Collected data
START

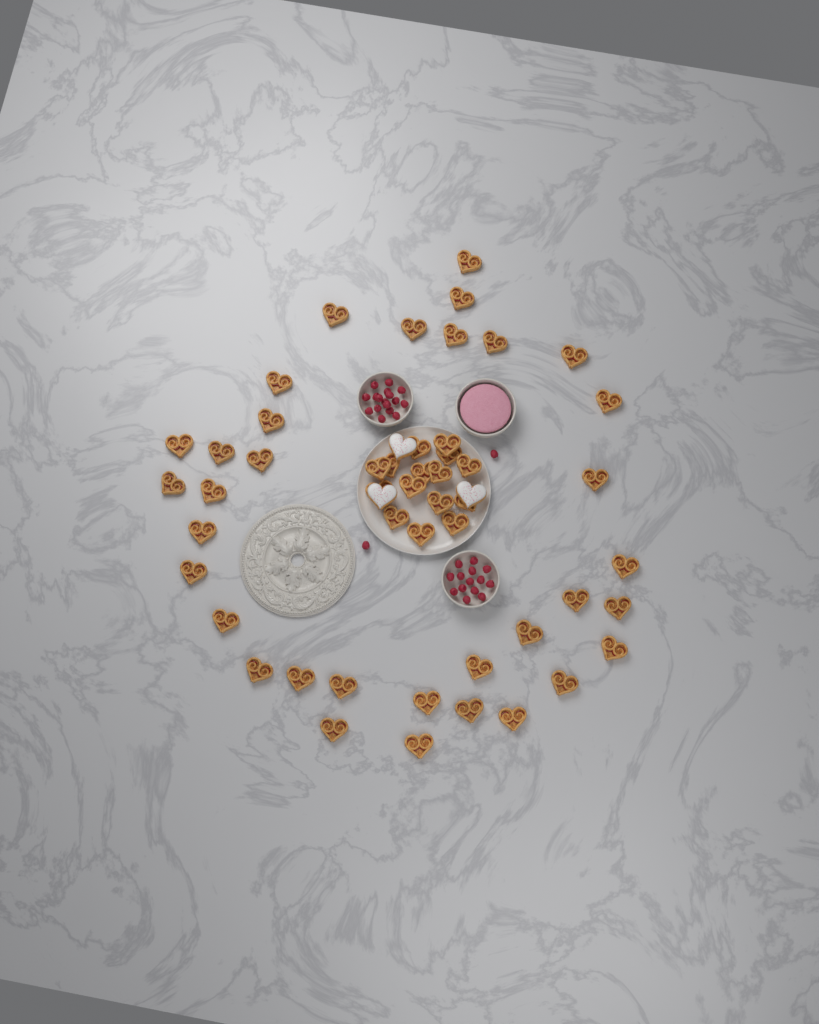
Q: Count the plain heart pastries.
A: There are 49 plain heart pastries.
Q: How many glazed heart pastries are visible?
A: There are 3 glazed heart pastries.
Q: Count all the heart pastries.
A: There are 52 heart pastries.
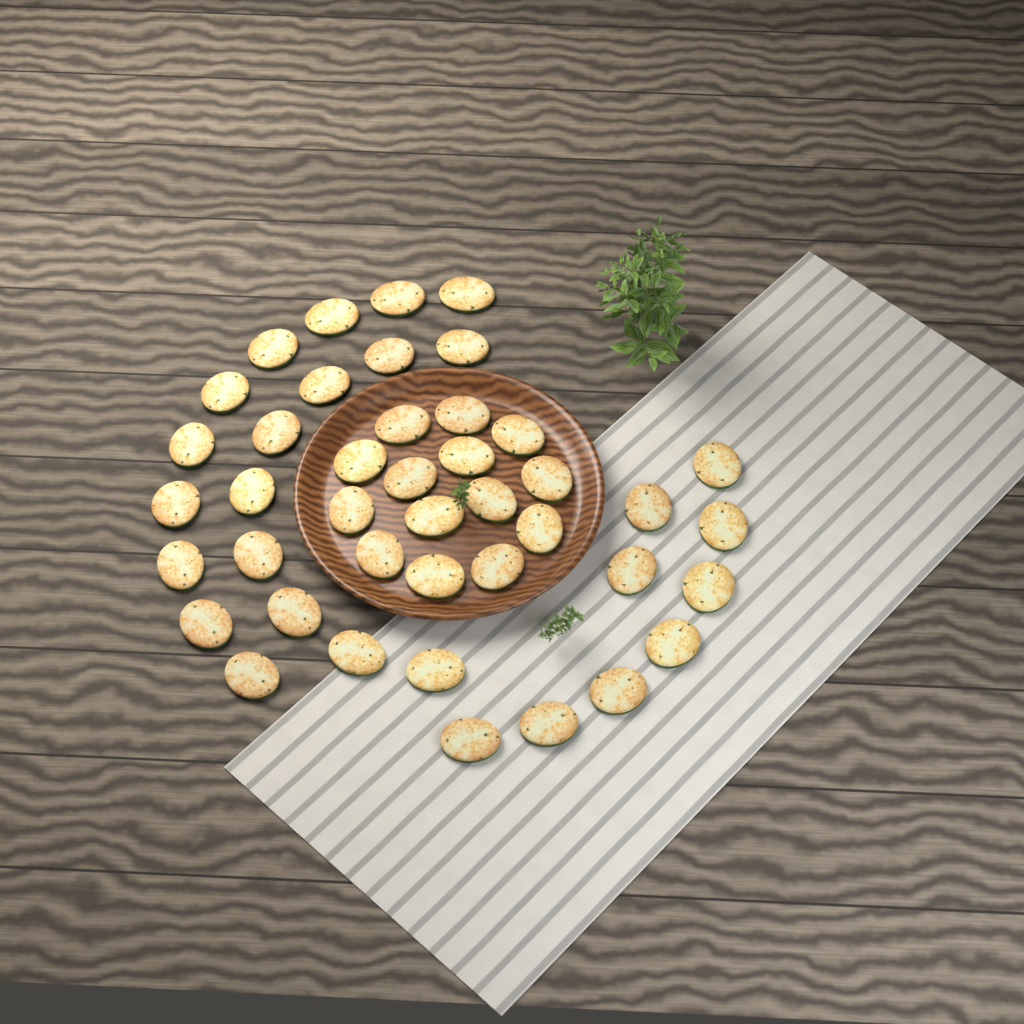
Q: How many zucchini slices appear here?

END

Task directions:
Reproduce every line of the records above word for word, but leave the pictures out of your answer.

The output:
Q: Count the plain heart pastries.
A: There are 49 plain heart pastries.
Q: How many glazed heart pastries are visible?
A: There are 3 glazed heart pastries.
Q: Count all the heart pastries.
A: There are 52 heart pastries.
Q: How many zucchini slices appear here?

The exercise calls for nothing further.